* _Work task_
Pictures excluded, copy every record that follows exactly as it appears.

[Stored data entries]
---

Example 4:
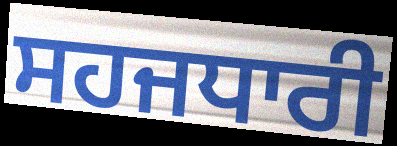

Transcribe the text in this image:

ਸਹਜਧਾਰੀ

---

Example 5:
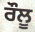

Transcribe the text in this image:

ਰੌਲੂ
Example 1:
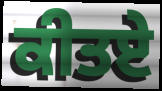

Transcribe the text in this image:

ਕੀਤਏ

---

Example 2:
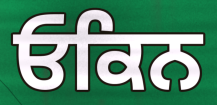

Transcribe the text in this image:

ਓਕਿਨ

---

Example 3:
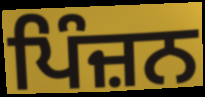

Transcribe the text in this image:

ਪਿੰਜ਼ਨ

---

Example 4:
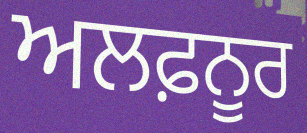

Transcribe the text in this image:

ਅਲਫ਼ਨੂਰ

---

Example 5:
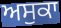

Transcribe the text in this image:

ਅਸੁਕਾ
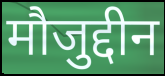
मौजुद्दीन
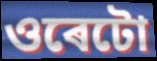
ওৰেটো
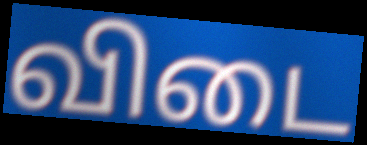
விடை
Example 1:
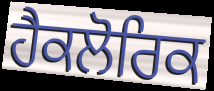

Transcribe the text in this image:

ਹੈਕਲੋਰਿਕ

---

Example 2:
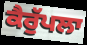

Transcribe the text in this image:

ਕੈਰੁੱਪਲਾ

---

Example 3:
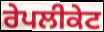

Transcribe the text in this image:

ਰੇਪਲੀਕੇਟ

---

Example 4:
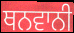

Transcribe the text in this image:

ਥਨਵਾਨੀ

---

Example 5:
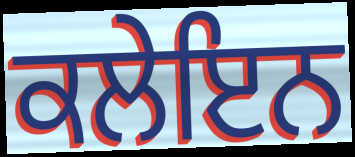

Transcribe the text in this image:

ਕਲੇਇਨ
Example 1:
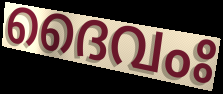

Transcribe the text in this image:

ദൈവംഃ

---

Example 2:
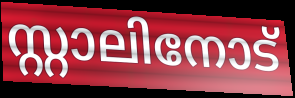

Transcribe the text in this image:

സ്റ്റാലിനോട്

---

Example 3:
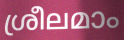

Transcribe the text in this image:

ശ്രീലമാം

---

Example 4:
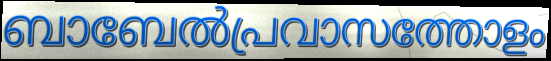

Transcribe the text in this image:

* _Task output_
---

Example 4:

Transcribe the text in this image:

ਸਹਜਧਾਰੀ

---

Example 5:

Transcribe the text in this image:

ਰੌਲੂ
Example 1:

Transcribe the text in this image:

ਕੀਤਏ

---

Example 2:

Transcribe the text in this image:

ਓਕਿਨ

---

Example 3:

Transcribe the text in this image:

ਪਿੰਜ਼ਨ

---

Example 4:

Transcribe the text in this image:

ਅਲਫ਼ਨੂਰ

---

Example 5:

Transcribe the text in this image:

ਅਸੁਕਾ
मौजुद्दीन
ওৰেটো
விடை
Example 1:

Transcribe the text in this image:

ਹੈਕਲੋਰਿਕ

---

Example 2:

Transcribe the text in this image:

ਕੈਰੁੱਪਲਾ

---

Example 3:

Transcribe the text in this image:

ਰੇਪਲੀਕੇਟ

---

Example 4:

Transcribe the text in this image:

ਥਨਵਾਨੀ

---

Example 5:

Transcribe the text in this image:

ਕਲੇਇਨ
Example 1:

Transcribe the text in this image:

ദൈവംഃ

---

Example 2:

Transcribe the text in this image:

സ്റ്റാലിനോട്

---

Example 3:

Transcribe the text in this image:

ശ്രീലമാം

---

Example 4:

Transcribe the text in this image:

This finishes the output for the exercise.